The licensing round had previously been postponed pending a new management plan for the Barents Sea as a result of an ongoing debate between the Socialist Left and the Conservative party, which Bru is affiliated with, about the “ice edge” or how far north industry should be allowed to drill for oil and gas. Earlier in June Conservatives prevailed and the new Barents management plan and a new edge of ice were adopted by the Norwegian Parliament.
Drillers offered incentives Also, in early June the Norwegian Parliament approved putting 8 billion kroner (approximately US$826 million) into an incentive package for the country’s oil industry. The tax benefits in the package were to help oil and gas companies launch new projects, including in the Arctic.
According to The Barents Observer, if the subsequent returns of the companies were included, “the value of the package is … as big as 39 billion kroner” (US $4.3 billion).
The support package was backed by the Center Party, the Progress Party and Labour.
The ruling minority government coalition of Norway Prime Minister Erna Solberg, a Conservative, initially proposed more modest incentives.

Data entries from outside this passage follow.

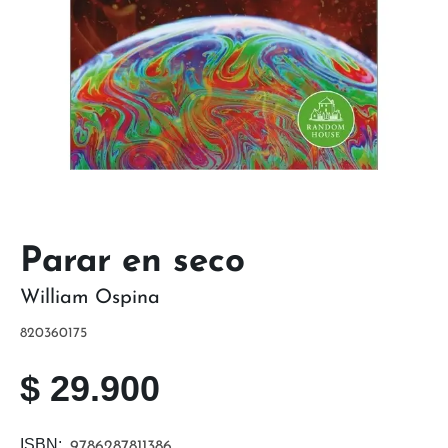
Parar en seco
William Ospina
820360175
$
29.900
ISBN:
9786287811386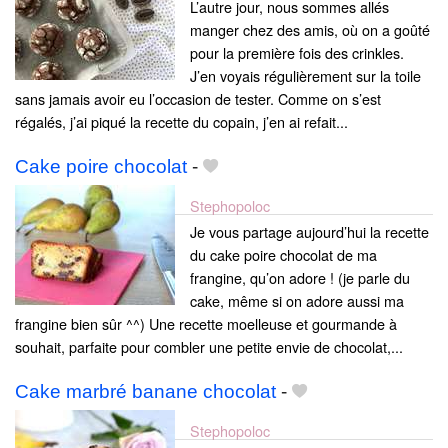
L’autre jour, nous sommes allés
manger chez des amis, où on a goûté
pour la première fois des crinkles.
J’en voyais régulièrement sur la toile
sans jamais avoir eu l’occasion de tester. Comme on s’est
régalés, j’ai piqué la recette du copain, j’en ai refait...
Cake poire chocolat
-
Stephopoloc
Je vous partage aujourd’hui la recette
du cake poire chocolat de ma
frangine, qu’on adore ! (je parle du
cake, même si on adore aussi ma
frangine bien sûr ^^) Une recette moelleuse et gourmande à
souhait, parfaite pour combler une petite envie de chocolat,...
Cake marbré banane chocolat
-
Stephopoloc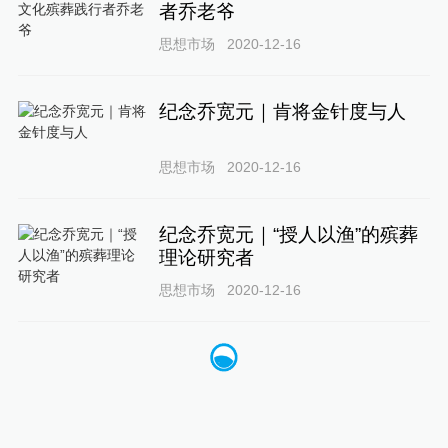
者乔老爷
思想市场
2020-12-16
纪念乔宽元｜肯将金针度与人
思想市场
2020-12-16
纪念乔宽元｜“授人以渔”的殡葬
理论研究者
思想市场
2020-12-16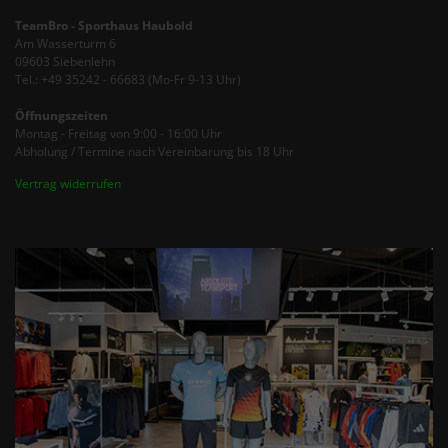
TeamBro - Sporthaus Haubold
Am Wasserturm 6
09603 Siebenlehn
Tel.: +49 35242 - 66683 (Mo-Fr 9-13 Uhr)
Öffnungszeiten
Montag - Freitag von 9:00 - 16:00 Uhr
Abholung / Termine nach Vereinbarung bis 18 Uhr
Vertrag widerrufen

The next licensing round, Norway’s 25th, in which the frontier area blocks will be offered, is expected to be announced in September after consultation on the proposed areas for oil drilling, the ministry said.

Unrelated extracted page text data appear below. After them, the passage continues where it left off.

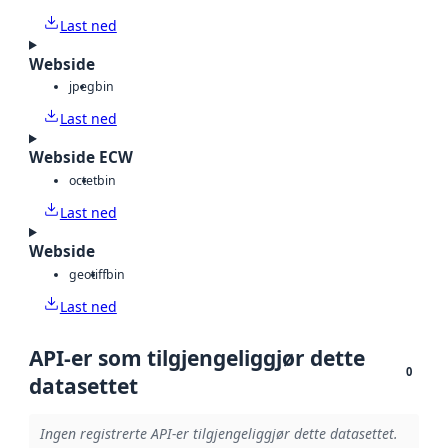
Last ned
Webside
jpeg
bin
Last ned
Webside ECW
octet
bin
Last ned
Webside
geotiff
bin
Last ned
API-er som tilgjengeliggjør dette
0
datasettet
Ingen registrerte API-er tilgjengeliggjør dette datasettet.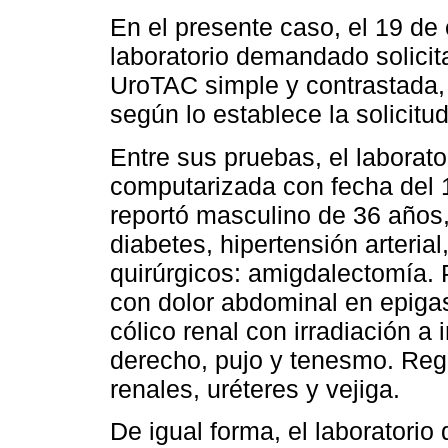
En el presente caso, el 19 de 
laboratorio demandado solici
UroTAC simple y contrastada, p
según lo establece la solicit
Entre sus pruebas, el laborato
computarizada con fecha del 
reportó masculino de 36 años
diabetes, hipertensión arteria
quirúrgicos: amigdalectomía. 
con dolor abdominal en epigast
cólico renal con irradiación a
derecho, pujo y tenesmo. Regi
renales, uréteres y vejiga.
De igual forma, el laboratori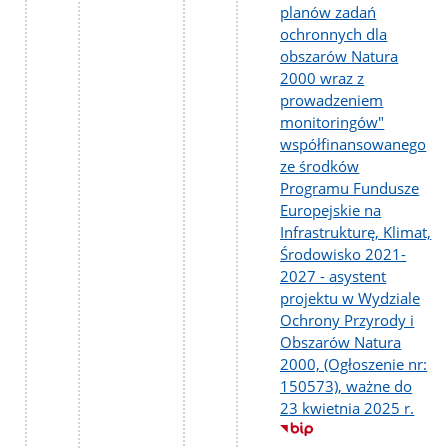
planów zadań
ochronnych dla
obszarów Natura
2000 wraz z
prowadzeniem
monitoringów"
współfinansowanego
ze środków
Programu Fundusze
Europejskie na
Infrastrukturę, Klimat,
Środowisko 2021-
2027 - asystent
projektu w Wydziale
Ochrony Przyrody i
Obszarów Natura
2000, (Ogłoszenie nr:
150573), ważne do
23 kwietnia 2025 r.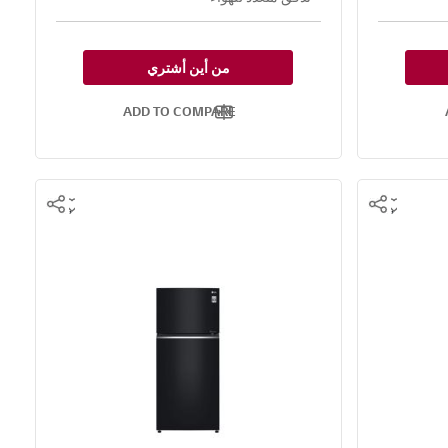
من أين أشتري
ADD TO COMPARE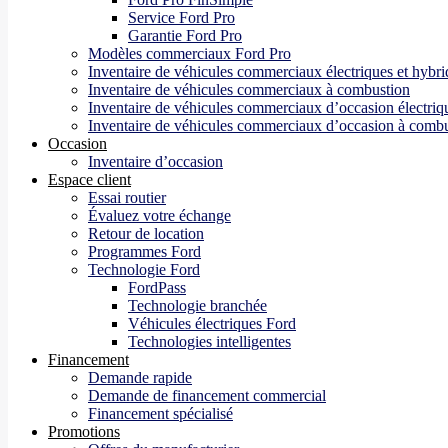
Service Ford Pro
Garantie Ford Pro
Modèles commerciaux Ford Pro
Inventaire de véhicules commerciaux électriques et hybri
Inventaire de véhicules commerciaux à combustion
Inventaire de véhicules commerciaux d’occasion électriqu
Inventaire de véhicules commerciaux d’occasion à comb
Occasion
Inventaire d’occasion
Espace client
Essai routier
Évaluez votre échange
Retour de location
Programmes Ford
Technologie Ford
FordPass
Technologie branchée
Véhicules électriques Ford
Technologies intelligentes
Financement
Demande rapide
Demande de financement commercial
Financement spécialisé
Promotions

Norway joins OPEC+ in production cuts At the end of April Bru announced production cuts. Although not part of OPEC+, she said the reduction would contribute to a faster stabilization of the oil market.
“We will cut Norwegian production by 250,000 barrels per day in June and by 134,000 barrels per day in the second half of 2020. In addition, the start-up of production of several fields will be delayed until 2021. Consequently, the total Norwegian production in December 2020 will be 300,000 barrels less per day than originally planned by the companies. The regulation will cease by the end of the year,” Bru said.
The base case used by the Energy Ministry was 1,859,000 barrels of oil per day. Thus, a cut of 250,000 barrels per day gave an upper limit for oil production from the shelf of 1,609,000 barrels per day in June. A cut of 134,000 barrels per day in the second half of this year translated into maximum of 1,725,000 barrels per day.
“We are currently facing an unprecedented situation in the oil market. Both producers and consumers benefit from a stable market. We have previously stated that we will consider a cut in Norwegian production if several big producing countries implement significant cuts. The decision by the Norwegian Government to reduce Norwegian oil production has been made on an independent basis and with Norwegian interests at heart,” Bru said at the time.
Norway’s O&G factoids Oil was first discovered in the Norwegian waters of the North Sea in the late 1960s. Today, the oil and gas industry is Norway’s largest industry, followed by the service and supply business, which includes more than 1,250 companies.
Norway, like Alaska, is known for its cutting edge technology and its strict environmental protection laws and enforcement.
The country’s oil industry is not nationalized in the same sense as Venezuela where the government owns the oil companies. Norway-based Statoil, for example, is publicly traded, with the Norwegian government holding 67% of its shares.